Kathleen Hanna, who originally went into music with a mixture of experience in stripping and spoken word, shook up the grunge music scene of the 1990s with a unique perspective and vocal anger. Bikini Kill, the band Hanna fronts, made a name for itself with punky honesty, shame-free sexualisation and an outspoken bluntness on controversial topics that weren’t spoken about (and often still aren’t), even after the punk movement had opened up the music scene.
Bikini Kill pioneered Riot Grrrl, a movement that called for spaces for women’s voices and expression within the punk and grunge movements — scenes that were against systems of oppression, but were still male-dominated.
With her experience working with victims of sexual violence and abuse, Hanna was angry about the misogynistic society of 1990s America. Through this, she became a new role model for teenagers of the time. She was angry, funny, sexually outspoken, and would perform with ecstatic energy, bouncing around the stage in her pants, sometimes with words like “slut” drawn on her body. A wave of new music, fashion, zines and art followed. Soon young women felt encouraged to use creative spaces to talk about their opinions and experiences, it made expressions of female frustration valid and even cool.
The band split in 1997, after an exhausting seven years, constantly being targeted for their message and style. The band suffered so much abuse and demonisation from the media in the years leading up to their split that Bikini Kill called for a mass media boycott from the entire Riot Grrrl scene. It wasn’t just the offensive press they were avoiding, but also the commercial attention that came with their success. Riot Grrrl was a guerrilla movement, with no intention ever to make anything other than the music they wanted to; they strongly rejected big management and big stadium shows.
So, here I stand, with my £7 pint, in O2 Academy Brixton, having already forked out £40 for my ticket, amid a sea of adults watching Kathleen jump around with their hands on their chins, like they are admiring a fine Picasso.
Sure, there are a few young people, with a vibrant and creative energy, but for the most part, this kind of venue could never capture Bikini Kill’s spirit.

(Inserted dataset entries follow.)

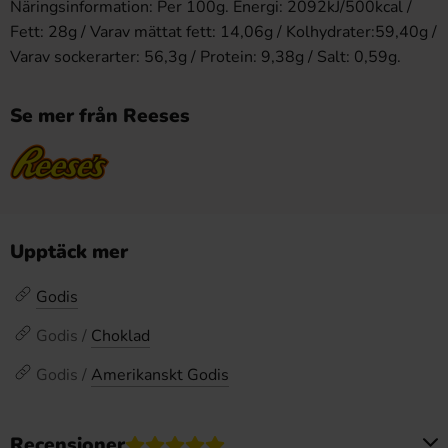
Näringsinformation: Per 100g. Energi: 2092kJ/500kcal /
Fett: 28g / Varav mättat fett: 14,06g / Kolhydrater:59,40g /
Varav sockerarter: 56,3g / Protein: 9,38g / Salt: 0,59g.
Se mer från Reeses
Upptäck mer
Godis
Godis /
Choklad
Godis /
Amerikanskt Godis
Recensioner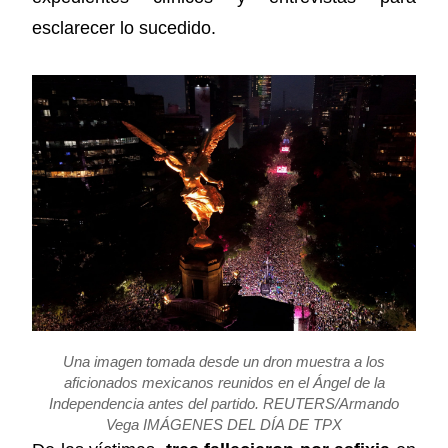
esclarecer lo sucedido.
Una imagen tomada desde un dron muestra a los
aficionados mexicanos reunidos en el Ángel de la
Independencia antes del partido. REUTERS/Armando
Vega IMÁGENES DEL DÍA DE TPX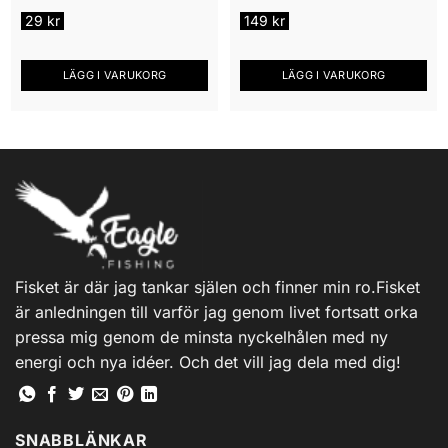
29
kr
149
kr
LÄGG I VARUKORG
LÄGG I VARUKORG
Fisket är där jag tankar själen och finner min ro.Fisket
är anledningen till varför jag genom livet fortsatt orka
pressa mig genom de minsta nyckelhålen med ny
energi och nya idéer. Och det vill jag dela med dig!
SNABBLÄNKAR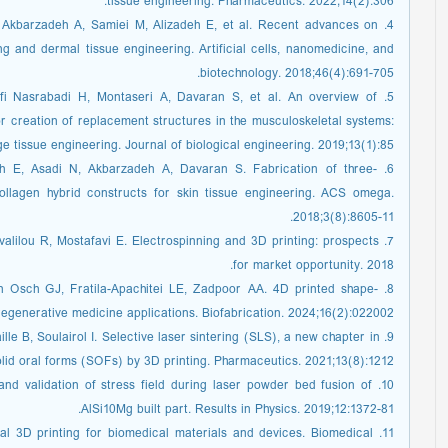
tissue engineering. Pharmaceutics. 2022;14(2):306.
R, Akbarzadeh A, Samiei M, Alizadeh E, et al. Recent advances on
ng and dermal tissue engineering. Artificial cells, nanomedicine, and
biotechnology. 2018;46(4):691-705.
efi Nasrabadi H, Montaseri A, Davaran S, et al. An overview of
 creation of replacement structures in the musculoskeletal systems:
ge tissue engineering. Journal of biological engineering. 2019;13(1):85.
deh E, Asadi N, Akbarzadeh A, Davaran S. Fabrication of three-
ollagen hybrid constructs for skin tissue engineering. ACS omega.
2018;3(8):8605-11.
valilou R, Mostafavi E. Electrospinning and 3D printing: prospects
for market opportunity. 2018.
an Osch GJ, Fratila-Apachitei LE, Zadpoor AA. 4D printed shape-
 regenerative medicine applications. Biofabrication. 2024;16(2):022002.
lle B, Soulairol I. Selective laser sintering (SLS), a new chapter in
olid oral forms (SOFs) by 3D printing. Pharmaceutics. 2021;13(8):1212.
and validation of stress field during laser powder bed fusion of
AlSi10Mg built part. Results in Physics. 2019;12:1372-81.
onal 3D printing for biomedical materials and devices. Biomedical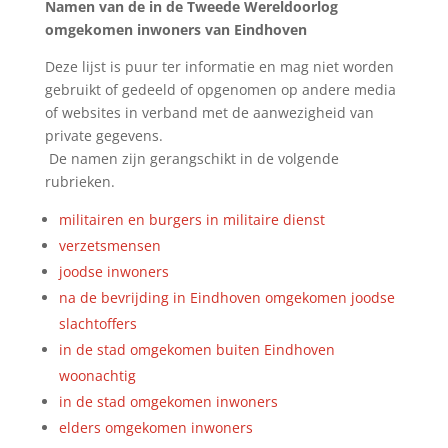
Namen van de in de Tweede Wereldoorlog
omgekomen inwoners van Eindhoven
Deze lijst is puur ter informatie en mag niet worden
gebruikt of gedeeld of opgenomen op andere media
of websites in verband met de aanwezigheid van
private gegevens.
De namen zijn gerangschikt in de volgende
rubrieken.
militairen en burgers in militaire dienst
verzetsmensen
joodse inwoners
na de bevrijding in Eindhoven omgekomen joodse
slachtoffers
in de stad omgekomen buiten Eindhoven
woonachtig
in de stad omgekomen inwoners
elders omgekomen inwoners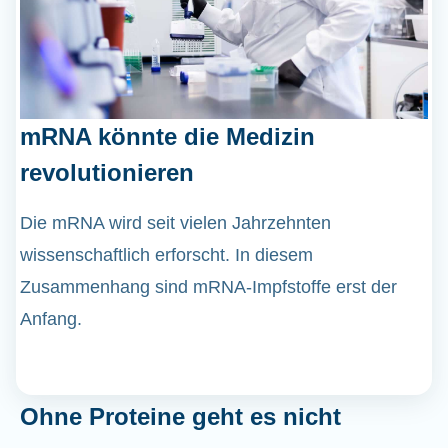
mRNA könnte die Medizin
revolutionieren
Die mRNA wird seit vielen Jahrzehnten
wissenschaftlich erforscht. In diesem
Zusammenhang sind mRNA-Impfstoffe erst der
Anfang.
Ohne Proteine geht es nicht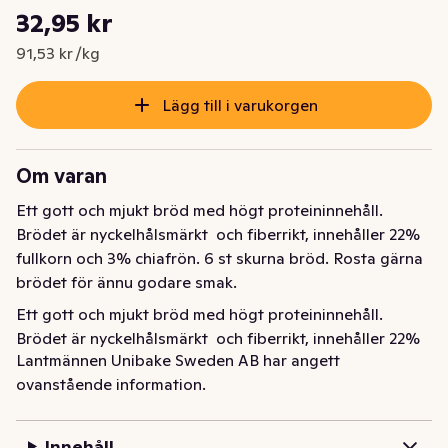
Styckpris: 91,53 kr /kg
32,95 kr
Nuvarande pris är: 32,95 kr
91,53 kr /kg
Lägg till i varukorgen
Om varan
Ett gott och mjukt bröd med högt proteininnehåll. 
Brödet är nyckelhålsmärkt  och fiberrikt, innehåller 22% 
fullkorn och 3% chiafrön. 6 st skurna bröd. Rosta gärna 
brödet för ännu godare smak.
Ett gott och mjukt bröd med högt proteininnehåll. 
Brödet är nyckelhålsmärkt  och fiberrikt, innehåller 22% 
Lantmännen Unibake Sweden AB har angett
fullkorn och 3% chiafrön. 6 st skurna bröd. Rosta gärna 
ovanstående information.
brödet för ännu godare smak.
Innehåll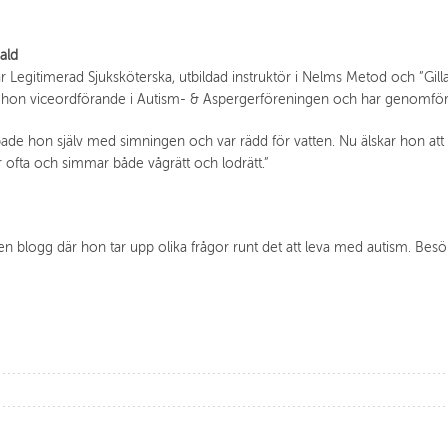
ald
r Legitimerad Sjuksköterska, utbildad instruktör i Nelms Metod och ”Gil
hon viceordförande i Autism- & Aspergerföreningen och har genomfört ol
de hon själv med simningen och var rädd för vatten. Nu älskar hon a
 ofta och simmar både vågrätt och lodrätt.”
n blogg där hon tar upp olika frågor runt det att leva med autism. Bes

Hanna’s howling voice echoes around the arena, unintelligible through distorted guitar drones. Alas, with no attention to lyrics and message, the meaning of Bikini Kill is lost.
The band has apparently said they decided to come back because their message is still important today, but if they really intended to inspire young femmes, they failed. The plastic-packed version of punk Bikini Kill is selling costs more than most working class teenagers would see in a month, for a show that doesn’t seem to value communicating the politics of the music coherently.
I never thought I would get bored at a Bikini Kill gig. I definitely learned not to expect too much when artists are asking for extortionate prices after 23 years away. The team behind Bikini Kill took advantage of their cult fan base, as the band’s shows sold out in more ways than one.